Imagine being a smart kid who just spent 5 years surrounded by smart people working on nothing that's actually interesting, but the cult-like environment makes you think it is. Now suppose they sell and you go elsewhere only to find that the echo chamber you've been working in and the field engineer time you've spent has rotted away your previously top-notch CS skills, and you're coming out of it with a salary far below market norm. It's going to be a tough position for lots of their engineering staff.

It's also funny how they seem to have backed off quite a bit from the "we don't have a sales force/marketing staff" message.

* financial product line is a drag*

I was not aware of that. I would have assumed it was going like gang busters in a vertical with tons of money to put against tools. I wonder why?

Their other product seems like a fancy visio-clone tied to a database. Watching some videos makes me think that their message is "yay! Everybody is now a data-entry specialist!" Doesn't look like a fun or interesting product as a user.

having a human-in-the-loop

You'd think that with all the smart engineering talent they have, that there'd be more concentration on automating away lots of the drudgery I see in the videos. But they seem entirely uninterested in it. Videos on youtube from 5 years ago look almost identical to those released today. I'm not really sure where the engineering talent is focusing.

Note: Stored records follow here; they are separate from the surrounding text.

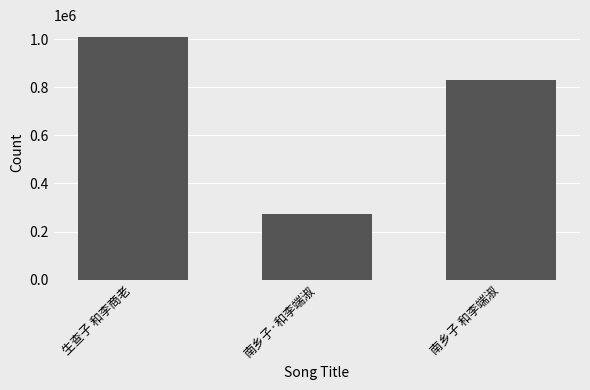

What is the minimum value shown in the chart?

274294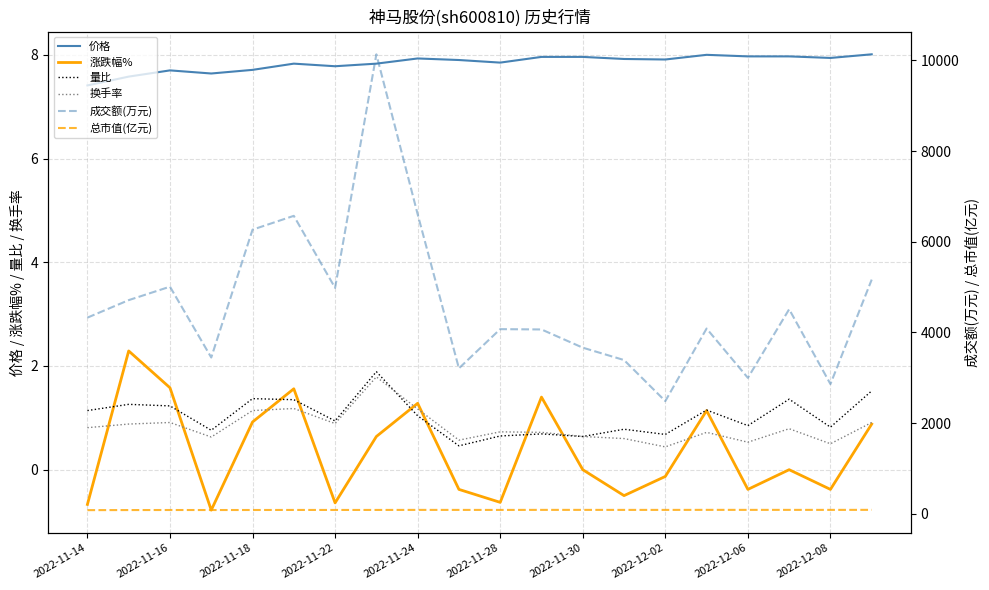

What is the sum of all 涨跌幅% values?

7.2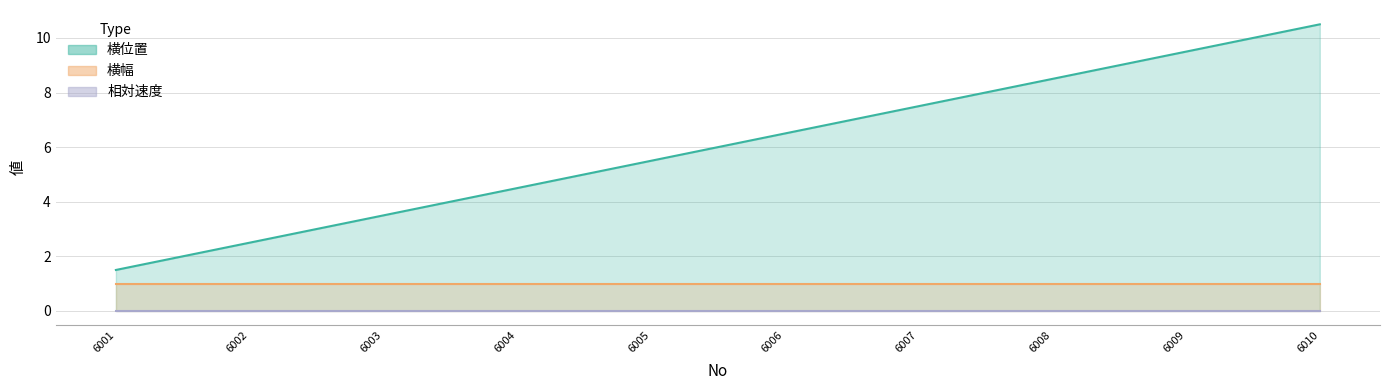

Which series changed the most between 6004 and 6009?

横位置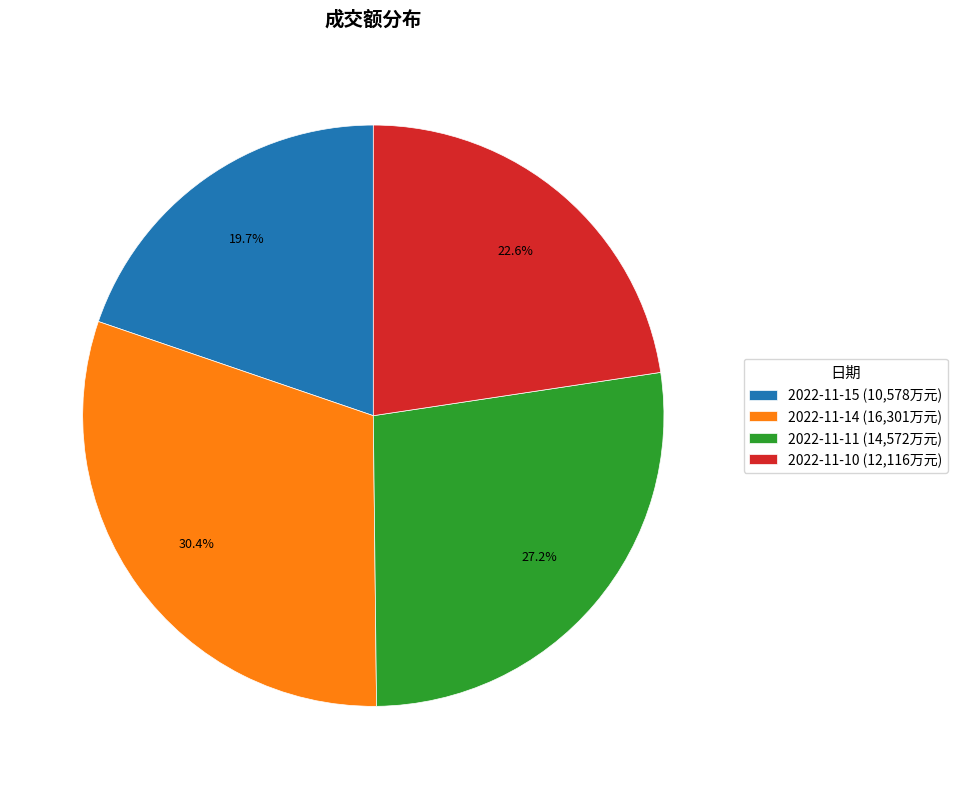

To the nearest percent, what portion does 2022-11-10 represent?

23%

One guess, a move to html5? http://www.youtube.com/watch?v=cajoFN6yjB0

Where has all the money gone? On a whim I took a look at their glassdoor profile, by the looks of it I'd wager they spend millions per year on useless cattle-call hiring. Some of the interview experiences are downright ghastly. And from the looks of the number of negative reviews, they're pissing off their future customers. Somebody they screwed around with and aren't hiring today is going to become a purchasing decision maker tomorrow.

To be fair, they appear to be pushing out internationally quite a bit, and that's hideously expensive, trying to replicate and size other markets they can get into. There's probably not much of a reason they couldn't find some penetration in other OECD countries.